- EXERCISE AIM: Transcribe the items below word for word, from the first line through the line containing "Elektrisch glazen panorama-dak", including both of those lines.

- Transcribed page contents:
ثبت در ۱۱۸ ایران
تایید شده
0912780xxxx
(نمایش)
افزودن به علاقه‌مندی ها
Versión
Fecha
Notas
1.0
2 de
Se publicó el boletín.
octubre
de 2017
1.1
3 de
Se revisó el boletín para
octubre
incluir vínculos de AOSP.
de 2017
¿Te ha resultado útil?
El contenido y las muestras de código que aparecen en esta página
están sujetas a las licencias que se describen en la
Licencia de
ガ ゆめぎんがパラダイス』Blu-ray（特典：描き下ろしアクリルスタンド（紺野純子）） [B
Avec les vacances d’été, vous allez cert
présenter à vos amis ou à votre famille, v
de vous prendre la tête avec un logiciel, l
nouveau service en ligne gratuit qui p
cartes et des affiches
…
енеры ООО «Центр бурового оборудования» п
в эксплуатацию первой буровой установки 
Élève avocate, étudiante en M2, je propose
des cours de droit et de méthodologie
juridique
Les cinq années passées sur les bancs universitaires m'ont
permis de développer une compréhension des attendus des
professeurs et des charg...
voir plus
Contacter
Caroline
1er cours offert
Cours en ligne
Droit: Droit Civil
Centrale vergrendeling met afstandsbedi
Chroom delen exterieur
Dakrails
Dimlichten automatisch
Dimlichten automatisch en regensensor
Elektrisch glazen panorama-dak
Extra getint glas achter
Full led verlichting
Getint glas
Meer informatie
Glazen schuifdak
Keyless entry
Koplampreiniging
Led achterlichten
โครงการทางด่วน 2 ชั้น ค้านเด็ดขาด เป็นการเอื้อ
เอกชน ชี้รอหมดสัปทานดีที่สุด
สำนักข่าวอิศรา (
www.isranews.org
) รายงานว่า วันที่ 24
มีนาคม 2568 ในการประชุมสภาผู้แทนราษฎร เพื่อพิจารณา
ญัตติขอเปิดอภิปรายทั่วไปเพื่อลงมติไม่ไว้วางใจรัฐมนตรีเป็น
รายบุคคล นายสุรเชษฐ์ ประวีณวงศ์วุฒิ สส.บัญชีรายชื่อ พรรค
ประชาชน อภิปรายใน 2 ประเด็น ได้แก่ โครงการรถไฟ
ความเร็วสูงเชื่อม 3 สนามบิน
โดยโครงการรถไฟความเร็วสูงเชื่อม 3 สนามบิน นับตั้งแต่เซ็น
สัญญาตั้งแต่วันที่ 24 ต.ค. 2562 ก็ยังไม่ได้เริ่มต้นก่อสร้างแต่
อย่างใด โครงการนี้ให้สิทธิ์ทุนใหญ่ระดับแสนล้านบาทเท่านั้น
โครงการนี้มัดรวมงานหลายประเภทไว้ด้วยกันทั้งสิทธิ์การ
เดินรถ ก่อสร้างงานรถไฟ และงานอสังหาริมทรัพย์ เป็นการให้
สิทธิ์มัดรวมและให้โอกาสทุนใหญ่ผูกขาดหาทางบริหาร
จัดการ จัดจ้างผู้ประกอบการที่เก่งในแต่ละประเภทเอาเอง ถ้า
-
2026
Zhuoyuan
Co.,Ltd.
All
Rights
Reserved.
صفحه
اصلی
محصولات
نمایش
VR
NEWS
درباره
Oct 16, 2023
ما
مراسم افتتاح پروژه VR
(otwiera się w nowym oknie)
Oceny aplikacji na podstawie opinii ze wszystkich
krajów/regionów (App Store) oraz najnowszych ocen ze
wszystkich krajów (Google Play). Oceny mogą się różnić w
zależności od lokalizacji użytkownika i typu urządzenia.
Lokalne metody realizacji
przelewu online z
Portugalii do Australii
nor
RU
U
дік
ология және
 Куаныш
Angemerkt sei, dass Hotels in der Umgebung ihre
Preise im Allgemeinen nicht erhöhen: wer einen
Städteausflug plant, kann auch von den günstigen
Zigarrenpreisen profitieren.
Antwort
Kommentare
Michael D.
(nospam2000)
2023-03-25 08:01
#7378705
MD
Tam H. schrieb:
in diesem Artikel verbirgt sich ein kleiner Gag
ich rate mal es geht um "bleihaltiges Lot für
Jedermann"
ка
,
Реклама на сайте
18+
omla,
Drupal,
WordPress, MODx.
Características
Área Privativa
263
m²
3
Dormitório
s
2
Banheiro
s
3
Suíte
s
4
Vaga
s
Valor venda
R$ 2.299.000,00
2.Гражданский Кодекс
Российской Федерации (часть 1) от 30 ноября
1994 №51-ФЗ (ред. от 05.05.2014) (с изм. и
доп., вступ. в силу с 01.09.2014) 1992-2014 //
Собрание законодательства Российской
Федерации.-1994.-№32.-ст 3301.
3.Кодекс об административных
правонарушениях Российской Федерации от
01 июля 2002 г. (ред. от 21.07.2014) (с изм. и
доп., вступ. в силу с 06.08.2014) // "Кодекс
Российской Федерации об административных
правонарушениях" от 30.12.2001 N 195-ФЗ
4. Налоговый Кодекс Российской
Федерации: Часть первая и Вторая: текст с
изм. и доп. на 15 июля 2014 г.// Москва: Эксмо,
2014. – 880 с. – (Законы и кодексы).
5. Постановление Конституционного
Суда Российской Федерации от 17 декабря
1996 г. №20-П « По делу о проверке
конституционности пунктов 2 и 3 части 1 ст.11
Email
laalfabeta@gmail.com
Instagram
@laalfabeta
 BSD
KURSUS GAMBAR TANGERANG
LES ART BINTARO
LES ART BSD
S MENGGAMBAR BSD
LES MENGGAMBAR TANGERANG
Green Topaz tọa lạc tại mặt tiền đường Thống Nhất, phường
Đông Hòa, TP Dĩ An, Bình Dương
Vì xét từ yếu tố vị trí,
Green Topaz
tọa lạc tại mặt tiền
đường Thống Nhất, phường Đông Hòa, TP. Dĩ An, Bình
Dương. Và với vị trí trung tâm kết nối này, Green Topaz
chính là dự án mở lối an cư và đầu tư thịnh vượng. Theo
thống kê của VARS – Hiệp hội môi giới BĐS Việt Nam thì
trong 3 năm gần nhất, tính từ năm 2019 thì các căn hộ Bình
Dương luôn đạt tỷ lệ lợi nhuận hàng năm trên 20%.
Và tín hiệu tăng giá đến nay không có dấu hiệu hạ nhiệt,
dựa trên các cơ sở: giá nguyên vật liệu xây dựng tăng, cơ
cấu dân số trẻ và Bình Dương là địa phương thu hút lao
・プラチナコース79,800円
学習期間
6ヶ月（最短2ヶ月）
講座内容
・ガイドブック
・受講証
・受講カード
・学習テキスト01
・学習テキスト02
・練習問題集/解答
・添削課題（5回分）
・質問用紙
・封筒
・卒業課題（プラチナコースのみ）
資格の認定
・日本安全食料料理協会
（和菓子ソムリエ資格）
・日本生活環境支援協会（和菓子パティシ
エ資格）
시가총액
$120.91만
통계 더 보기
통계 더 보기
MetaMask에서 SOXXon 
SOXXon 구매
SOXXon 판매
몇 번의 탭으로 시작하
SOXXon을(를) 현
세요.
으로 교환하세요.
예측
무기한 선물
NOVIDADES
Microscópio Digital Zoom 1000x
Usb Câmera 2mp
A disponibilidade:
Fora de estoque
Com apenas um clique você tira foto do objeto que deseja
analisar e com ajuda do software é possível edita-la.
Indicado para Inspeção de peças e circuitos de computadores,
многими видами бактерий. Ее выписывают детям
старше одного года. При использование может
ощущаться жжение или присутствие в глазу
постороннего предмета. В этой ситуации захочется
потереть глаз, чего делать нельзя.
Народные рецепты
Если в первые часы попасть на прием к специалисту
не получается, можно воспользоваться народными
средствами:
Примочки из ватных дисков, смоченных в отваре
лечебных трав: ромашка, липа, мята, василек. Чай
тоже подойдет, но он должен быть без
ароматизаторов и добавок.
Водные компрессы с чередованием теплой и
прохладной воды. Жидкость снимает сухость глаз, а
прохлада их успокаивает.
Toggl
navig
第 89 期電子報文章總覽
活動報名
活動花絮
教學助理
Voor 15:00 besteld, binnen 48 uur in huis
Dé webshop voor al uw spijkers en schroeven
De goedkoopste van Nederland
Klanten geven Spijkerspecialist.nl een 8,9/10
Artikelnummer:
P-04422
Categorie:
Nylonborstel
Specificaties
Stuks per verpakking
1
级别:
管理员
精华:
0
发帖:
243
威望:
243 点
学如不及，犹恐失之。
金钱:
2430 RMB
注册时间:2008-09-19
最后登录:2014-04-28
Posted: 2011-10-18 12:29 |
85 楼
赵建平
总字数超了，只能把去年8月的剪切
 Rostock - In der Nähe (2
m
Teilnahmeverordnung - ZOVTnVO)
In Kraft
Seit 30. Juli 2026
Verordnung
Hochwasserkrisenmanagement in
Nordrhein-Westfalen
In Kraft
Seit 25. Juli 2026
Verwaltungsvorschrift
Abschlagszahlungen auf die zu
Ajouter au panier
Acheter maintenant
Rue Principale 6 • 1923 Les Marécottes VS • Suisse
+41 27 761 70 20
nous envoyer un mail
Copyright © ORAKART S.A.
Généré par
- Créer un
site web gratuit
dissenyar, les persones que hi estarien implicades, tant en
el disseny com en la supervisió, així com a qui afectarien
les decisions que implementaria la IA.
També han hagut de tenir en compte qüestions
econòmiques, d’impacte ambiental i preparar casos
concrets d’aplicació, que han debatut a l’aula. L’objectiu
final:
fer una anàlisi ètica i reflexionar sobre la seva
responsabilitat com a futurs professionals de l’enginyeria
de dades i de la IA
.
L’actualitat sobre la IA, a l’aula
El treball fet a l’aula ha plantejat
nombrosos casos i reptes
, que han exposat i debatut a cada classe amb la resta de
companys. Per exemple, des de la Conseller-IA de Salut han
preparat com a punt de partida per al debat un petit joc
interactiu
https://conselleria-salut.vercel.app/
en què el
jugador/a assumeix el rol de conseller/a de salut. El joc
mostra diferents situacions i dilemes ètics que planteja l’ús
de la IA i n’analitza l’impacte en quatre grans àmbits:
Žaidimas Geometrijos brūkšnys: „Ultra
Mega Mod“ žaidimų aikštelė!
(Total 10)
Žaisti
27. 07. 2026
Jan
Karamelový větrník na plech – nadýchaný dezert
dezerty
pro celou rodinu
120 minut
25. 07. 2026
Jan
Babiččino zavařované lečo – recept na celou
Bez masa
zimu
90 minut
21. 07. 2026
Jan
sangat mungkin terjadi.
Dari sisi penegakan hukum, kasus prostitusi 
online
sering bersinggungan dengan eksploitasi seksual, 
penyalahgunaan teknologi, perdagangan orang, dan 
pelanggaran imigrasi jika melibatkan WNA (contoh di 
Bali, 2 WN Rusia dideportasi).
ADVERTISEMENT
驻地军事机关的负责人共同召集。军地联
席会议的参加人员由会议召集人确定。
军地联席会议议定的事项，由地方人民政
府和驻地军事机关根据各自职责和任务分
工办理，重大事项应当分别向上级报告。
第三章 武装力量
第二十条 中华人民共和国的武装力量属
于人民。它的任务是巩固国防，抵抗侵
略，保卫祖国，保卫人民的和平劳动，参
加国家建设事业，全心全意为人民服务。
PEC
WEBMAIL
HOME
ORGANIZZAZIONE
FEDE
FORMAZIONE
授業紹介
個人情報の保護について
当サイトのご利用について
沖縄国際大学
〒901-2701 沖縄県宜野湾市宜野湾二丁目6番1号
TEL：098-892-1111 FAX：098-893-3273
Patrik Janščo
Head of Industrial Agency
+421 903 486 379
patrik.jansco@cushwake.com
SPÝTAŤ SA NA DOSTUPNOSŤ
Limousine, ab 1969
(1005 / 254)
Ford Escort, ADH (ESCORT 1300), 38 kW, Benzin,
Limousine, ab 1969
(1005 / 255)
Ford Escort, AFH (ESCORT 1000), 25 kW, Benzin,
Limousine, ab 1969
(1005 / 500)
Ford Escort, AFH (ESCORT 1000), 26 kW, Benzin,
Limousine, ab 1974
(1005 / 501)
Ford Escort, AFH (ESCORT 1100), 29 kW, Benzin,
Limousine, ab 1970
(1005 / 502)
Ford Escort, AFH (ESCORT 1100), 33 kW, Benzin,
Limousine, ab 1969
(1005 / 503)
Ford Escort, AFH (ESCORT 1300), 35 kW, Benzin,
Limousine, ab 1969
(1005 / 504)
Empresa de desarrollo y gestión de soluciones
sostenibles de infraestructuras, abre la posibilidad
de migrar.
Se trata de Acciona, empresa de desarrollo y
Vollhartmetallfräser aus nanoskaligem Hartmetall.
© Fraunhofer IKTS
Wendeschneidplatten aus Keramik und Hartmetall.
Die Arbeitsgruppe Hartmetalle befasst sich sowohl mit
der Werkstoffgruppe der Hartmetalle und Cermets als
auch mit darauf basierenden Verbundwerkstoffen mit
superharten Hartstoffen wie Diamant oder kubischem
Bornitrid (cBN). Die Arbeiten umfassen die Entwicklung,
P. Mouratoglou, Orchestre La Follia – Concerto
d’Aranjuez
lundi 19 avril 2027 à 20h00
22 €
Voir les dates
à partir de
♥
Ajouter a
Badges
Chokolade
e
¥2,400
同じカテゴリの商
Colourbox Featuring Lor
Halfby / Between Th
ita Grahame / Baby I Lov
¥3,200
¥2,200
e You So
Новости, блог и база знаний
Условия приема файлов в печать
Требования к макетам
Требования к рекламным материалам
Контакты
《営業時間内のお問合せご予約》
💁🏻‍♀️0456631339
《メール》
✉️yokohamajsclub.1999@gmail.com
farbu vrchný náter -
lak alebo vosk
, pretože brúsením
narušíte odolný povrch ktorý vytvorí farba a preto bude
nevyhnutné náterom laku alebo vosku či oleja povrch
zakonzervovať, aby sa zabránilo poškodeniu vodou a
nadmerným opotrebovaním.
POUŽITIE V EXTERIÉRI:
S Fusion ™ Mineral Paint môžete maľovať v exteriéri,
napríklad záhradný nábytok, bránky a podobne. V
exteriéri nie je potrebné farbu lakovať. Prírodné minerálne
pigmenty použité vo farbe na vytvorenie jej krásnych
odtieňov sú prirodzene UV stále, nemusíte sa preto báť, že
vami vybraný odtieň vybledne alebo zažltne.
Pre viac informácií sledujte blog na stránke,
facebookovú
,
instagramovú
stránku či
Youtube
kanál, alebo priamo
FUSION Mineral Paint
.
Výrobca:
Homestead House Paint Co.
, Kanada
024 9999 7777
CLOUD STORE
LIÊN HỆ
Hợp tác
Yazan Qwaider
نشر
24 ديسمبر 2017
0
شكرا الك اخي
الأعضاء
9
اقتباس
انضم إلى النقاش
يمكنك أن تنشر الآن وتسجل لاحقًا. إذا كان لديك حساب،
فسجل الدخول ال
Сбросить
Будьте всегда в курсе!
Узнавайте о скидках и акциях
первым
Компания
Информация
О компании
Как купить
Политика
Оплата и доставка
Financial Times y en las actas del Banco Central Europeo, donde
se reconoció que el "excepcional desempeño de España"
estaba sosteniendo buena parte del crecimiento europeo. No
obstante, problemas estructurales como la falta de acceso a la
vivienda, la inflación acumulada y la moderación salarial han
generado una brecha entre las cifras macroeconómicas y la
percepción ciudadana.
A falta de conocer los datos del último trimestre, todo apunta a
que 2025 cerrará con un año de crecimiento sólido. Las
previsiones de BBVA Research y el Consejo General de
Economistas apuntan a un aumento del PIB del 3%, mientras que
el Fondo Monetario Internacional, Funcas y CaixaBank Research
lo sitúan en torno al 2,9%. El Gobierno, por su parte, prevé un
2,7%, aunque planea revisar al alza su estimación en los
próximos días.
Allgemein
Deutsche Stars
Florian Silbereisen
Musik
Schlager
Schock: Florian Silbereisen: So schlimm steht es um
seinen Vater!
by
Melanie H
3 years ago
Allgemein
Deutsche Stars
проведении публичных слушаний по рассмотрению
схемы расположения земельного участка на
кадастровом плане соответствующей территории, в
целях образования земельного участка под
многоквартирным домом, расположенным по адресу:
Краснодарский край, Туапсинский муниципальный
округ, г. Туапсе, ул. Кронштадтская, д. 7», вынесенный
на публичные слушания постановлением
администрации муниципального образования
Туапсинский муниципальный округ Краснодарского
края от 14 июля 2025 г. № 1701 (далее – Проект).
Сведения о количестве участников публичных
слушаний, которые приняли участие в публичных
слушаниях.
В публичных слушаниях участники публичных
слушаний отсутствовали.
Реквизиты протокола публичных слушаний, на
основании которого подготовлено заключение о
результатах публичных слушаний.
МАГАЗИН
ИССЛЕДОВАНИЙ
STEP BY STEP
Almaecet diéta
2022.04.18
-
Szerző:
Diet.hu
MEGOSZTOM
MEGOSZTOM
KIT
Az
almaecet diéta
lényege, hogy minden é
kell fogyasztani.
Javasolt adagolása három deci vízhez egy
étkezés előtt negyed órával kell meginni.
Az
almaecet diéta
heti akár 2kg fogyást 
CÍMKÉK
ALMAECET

- YOUR RESPONSE:
ثبت در ۱۱۸ ایران
تایید شده
0912780xxxx
(نمایش)
افزودن به علاقه‌مندی ها
Versión
Fecha
Notas
1.0
2 de
Se publicó el boletín.
octubre
de 2017
1.1
3 de
Se revisó el boletín para
octubre
incluir vínculos de AOSP.
de 2017
¿Te ha resultado útil?
El contenido y las muestras de código que aparecen en esta página
están sujetas a las licencias que se describen en la
Licencia de
ガ ゆめぎんがパラダイス』Blu-ray（特典：描き下ろしアクリルスタンド（紺野純子）） [B
Avec les vacances d’été, vous allez cert
présenter à vos amis ou à votre famille, v
de vous prendre la tête avec un logiciel, l
nouveau service en ligne gratuit qui p
cartes et des affiches
…
енеры ООО «Центр бурового оборудования» п
в эксплуатацию первой буровой установки 
Élève avocate, étudiante en M2, je propose
des cours de droit et de méthodologie
juridique
Les cinq années passées sur les bancs universitaires m'ont
permis de développer une compréhension des attendus des
professeurs et des charg...
voir plus
Contacter
Caroline
1er cours offert
Cours en ligne
Droit: Droit Civil
Centrale vergrendeling met afstandsbedi
Chroom delen exterieur
Dakrails
Dimlichten automatisch
Dimlichten automatisch en regensensor
Elektrisch glazen panorama-dak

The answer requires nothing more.